When you sue someone, you sometimes have a choice between filing in state court or federal court, and courts will generally defer to your preferred forum. In appropriate circumstances, however, a defendant can remove the case from state court to federal court. Under the current removal statute, 28 U.S.C. § 1441, removal is permitted by the defendant in any civil action brought in a state court of which the district courts of the United States have original jurisdiction. For those wishing to keep their cases in state court, care must be taken to ensure there are no grounds for federal-court jurisdiction. Some cases get removed to federal court before the plaintiff ever sees it coming.
The preemption doctrine can lead to such a result. Under this doctrine, a defendant may remove a cause of action that otherwise appears to lack federal question jurisdiction by asserting that federal law preempts the state law claim. This is because, under the Supremacy Clause of the Constitution, when state law and federal law conflict, federal law displaces (or preempts) state law.

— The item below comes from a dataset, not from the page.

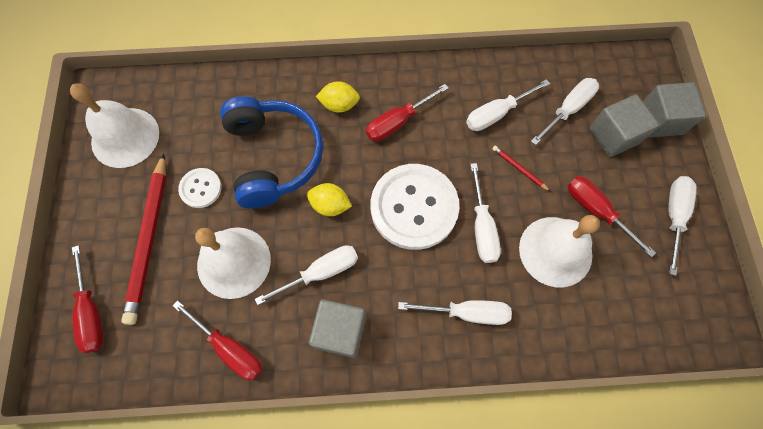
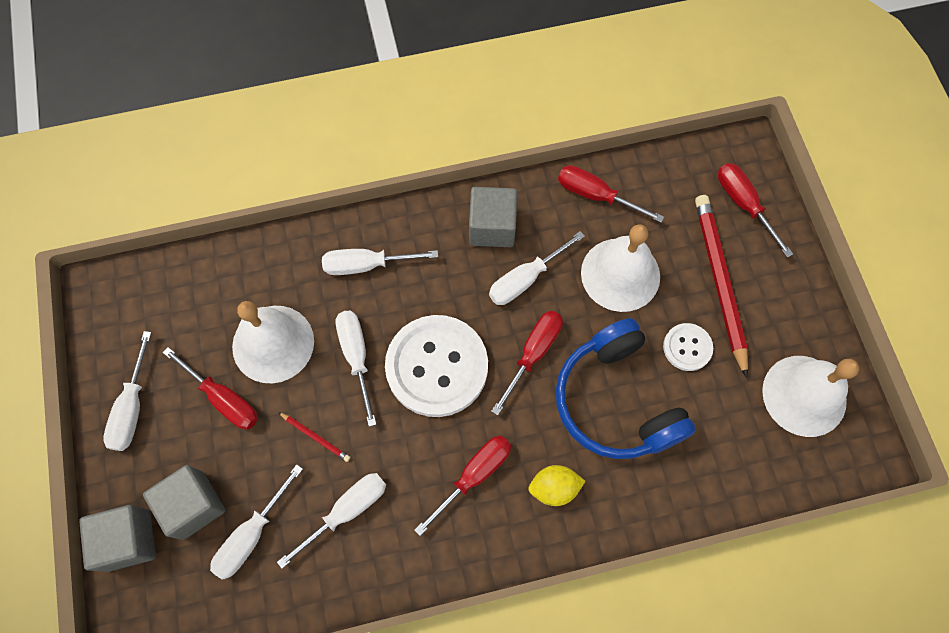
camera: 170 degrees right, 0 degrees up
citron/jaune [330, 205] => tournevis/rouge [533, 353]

The Copyright Act, for example, is a federal law designed to supply the exclusive remedy for copyright infringement claims. If a state-law claim seeks to vindicate legal or equitable rights that are equivalent to one of the bundle of exclusive rights already protected by the Copyright Act, the state law claim is said to be preempted by the federal law, and that federal law may serve to supply the basis for federal-court jurisdiction, which can lead to the surprise removal of what the plaintiff assumed to be a purely state-law case.
This happened recently in the case of Futrend Technology, Inc. v. MicroHealth, LLC. Futrend filed a lawsuit against MicroHealth in Fairfax County Circuit Court on a number of state-law grounds, including breach of contract, fraud, tortious interference, conspiracy, and trade-secret misappropriation under the Virginia Uniform Trade Secrets Act. Futrend claimed that MicroHealth refused to award Futrend a promised subcontract after Futrend helped MicroHealth win a primary government contract; that it stole Futrend’s employees; and that it conspired with those employees to steal Futrend’s trade secrets.

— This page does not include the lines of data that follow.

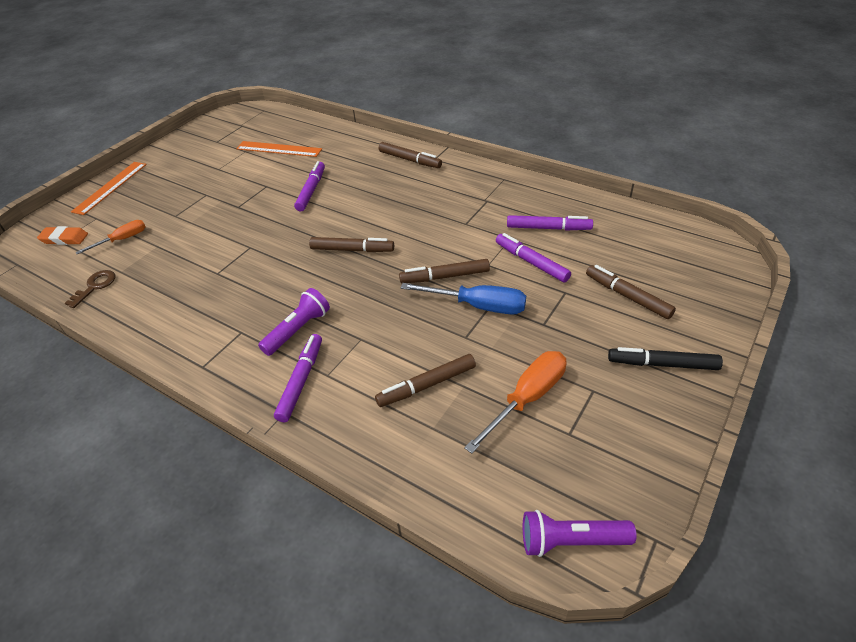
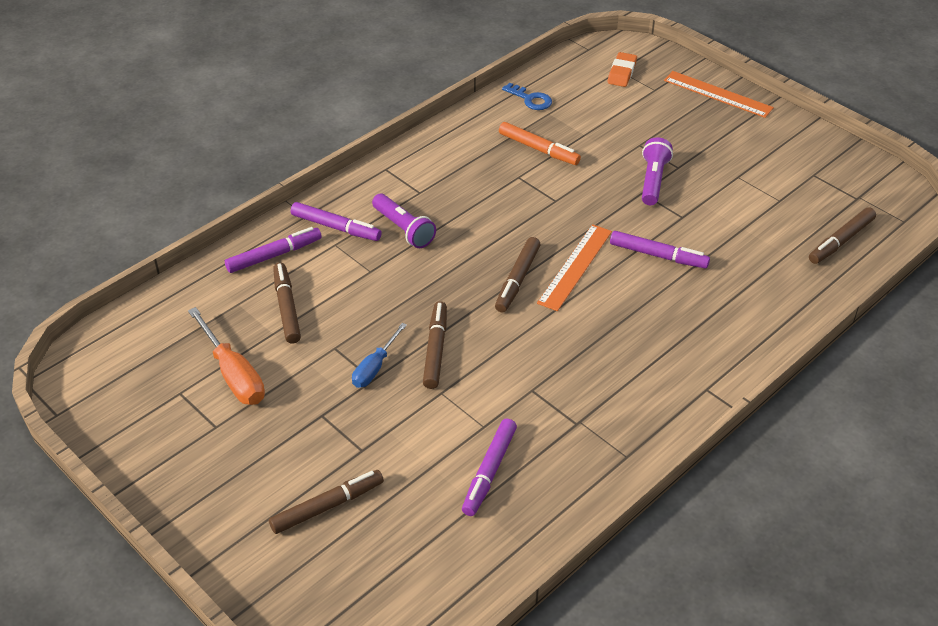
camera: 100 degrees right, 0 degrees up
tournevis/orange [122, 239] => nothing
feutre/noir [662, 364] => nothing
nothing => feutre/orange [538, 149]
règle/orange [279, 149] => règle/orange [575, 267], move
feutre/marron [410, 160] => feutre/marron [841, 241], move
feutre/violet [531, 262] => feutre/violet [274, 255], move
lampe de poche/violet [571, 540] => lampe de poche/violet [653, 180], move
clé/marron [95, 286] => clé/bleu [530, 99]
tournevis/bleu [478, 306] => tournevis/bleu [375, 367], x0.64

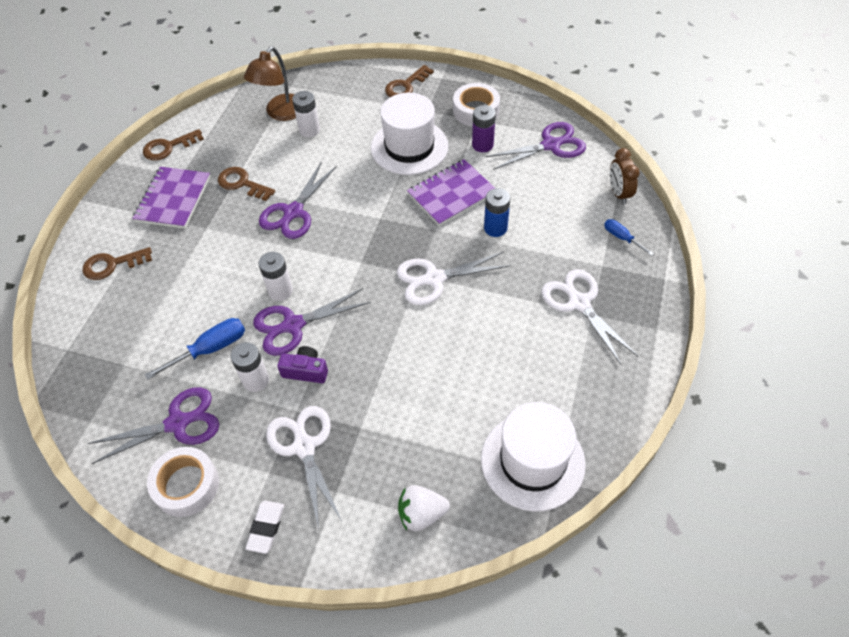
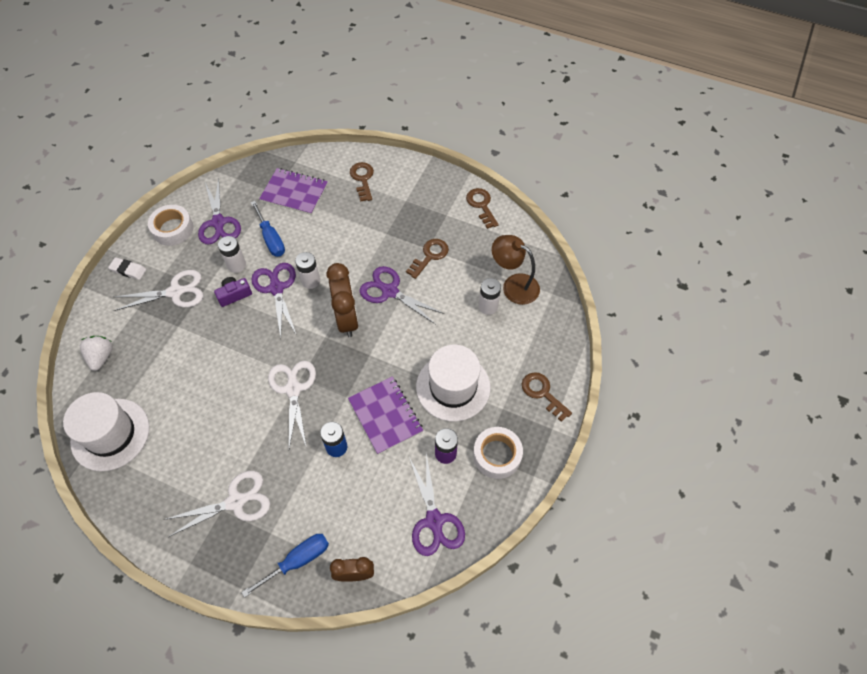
camera: 95 degrees right, 5 degrees up
nothing => réveil/marron [347, 319]
carnet/violet [173, 199] => carnet/violet [294, 193], move
appareil photo/violet [305, 371] => appareil photo/violet [234, 295], 135 degrees counterclockwise
tournevis/bleu [622, 238] => tournevis/bleu [297, 561], x1.64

At some point after the case was well underway in state court, Futrend amended its complaint to include a claim for violation of the Virginia Computer Crimes Act (another state-law claim), based on allegations that MicroHealth copied computer files containing confidential and proprietary business information. Two weeks later, and undoubtedly coming as a big surprise to Futrend, MicroHealth removed the case to federal court. How? Because, it argued, the Virginia Computer Crimes Act claim was completely preempted by the federal Copyright Act.
Futrend was able to move its case back to Fairfax Circuit Court, but it wasn’t easy. One week after the removal papers were filed, Futrend moved to amend its complaint to drop the computer-crimes claim and to remand the case back to state court. The motion was opposed as a bad-faith forum-shopping exercise, but the court allowed it and sent the case back to Fairfax.
In federal court, leave to amend is liberally granted absent special considerations like undue delay, prejudice to the non-movant, futility, or bad faith. None of those factors was present here. The court found that Futrend was likely being sincere when it argued it never intended to bring a federal claim, especially considering removal was based solely on a preemption argument. The court also noted that the preemption doctrine may not even apply in light of the fact Futrend was not claiming any copyright protection in the trade-secret data it claimed had been accessed without authority.
So, back to state court they go. But just be aware that “preemption-based removal” is a thing. If you’re not careful, your well-pled state-law claims could end up being decided in the Rocket Docket whether you like it or not.